The report questions include whether equity cash-outs, or breakage sums resulting from advances or minimum revenue guarantees should be shared with artists. The fact that 46%  of the MMF's survey respondents “had no idea what charges and deductions their artists' labels are making on digital income” pretty much speaks for itself.

We feel that we'll be returning to this report again and again over coming months, not least as it covers many other areas including safe harbours and compulsory licensing. These are deep and complex subjects to even understand, let alone move forward. Again we'd say that the tone of this report is really significant however. Whilst it could perhaps be easy for managers to accuse labels of being crooks who structure their businesses deliberately to hide money from artists, this is not what is said in the report – it recognises that the world is more complicated. Instead, it suggests that the first step towards achieving realistic improvement is to understand exactly what is going on and why, before attempting to address whether it's also fair.

The report also recognises that many issues of concern actually originate outside the industry. The increasing use of NDAs in streaming agreements is highlighted as a particular killer for transparency. Of course, such NDAs are often demanded by the services, rather than being led by labels. When they become as powerful as the NDA which prevents PRS for Music from explaining rates in its YouTube deal to its own members however, they are clearly very problematic. Should the industry continue to allow itself to be forced into this position by tech giants? That's another question to consider. Again, this is what the report does really well: it exposes that failings in transparency are varied in nature, and not always deliberately or maliciously intended. 
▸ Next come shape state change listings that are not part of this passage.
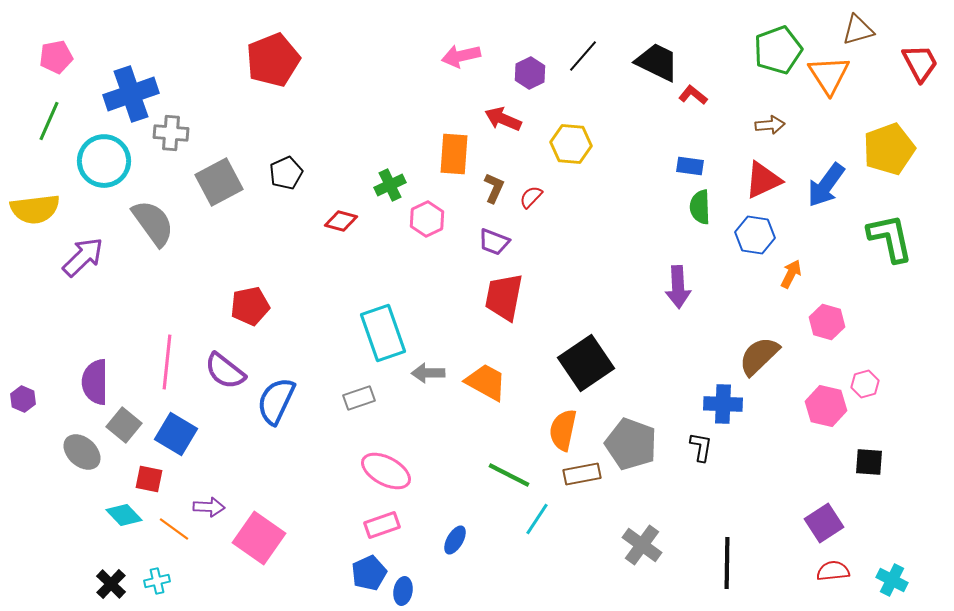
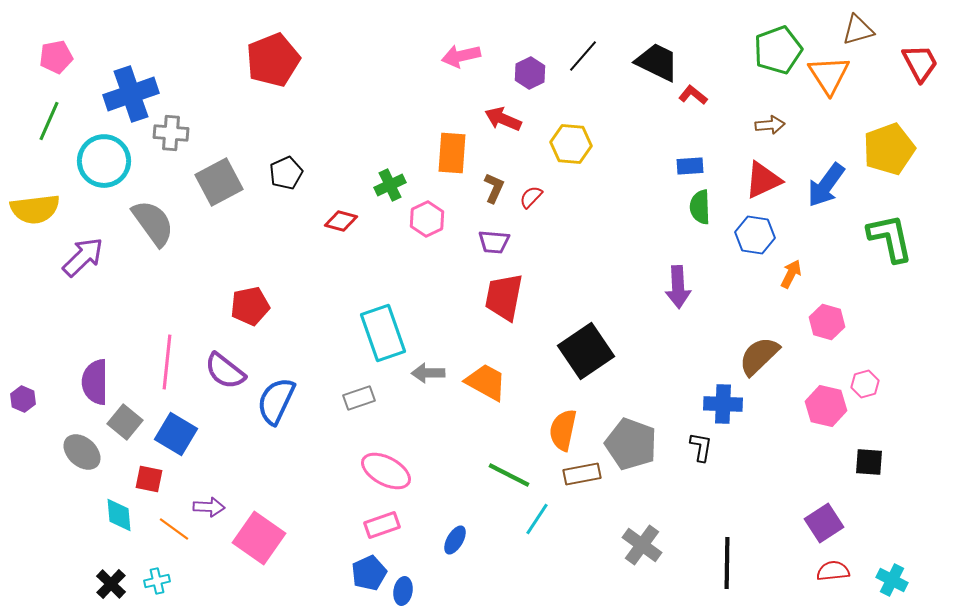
orange rectangle at (454, 154): moved 2 px left, 1 px up
blue rectangle at (690, 166): rotated 12 degrees counterclockwise
purple trapezoid at (494, 242): rotated 16 degrees counterclockwise
black square at (586, 363): moved 12 px up
gray square at (124, 425): moved 1 px right, 3 px up
cyan diamond at (124, 515): moved 5 px left; rotated 39 degrees clockwise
Transparency is becoming such a catch-all term that it's arguably starting to become to broad for the issues at stake in our industry. Of course, transparency is a good thing. Getting anywhere nearer to achieving it however can only happen if we understand that within such a complex and fragmented world, the transparency test can only be usefully applied to really specific questions, as the MMF suggests. Is this contract fair? Is this revenue split fair? Am I being paid quickly enough, with accurate royalties? These are all questions which can reasonably be addressed. Is this industry transparent? That's just too wide. We fully support the MMF's attempt to get under the skin of each specific issue, rather than to draw dramatic conclusions. This is how progress is made.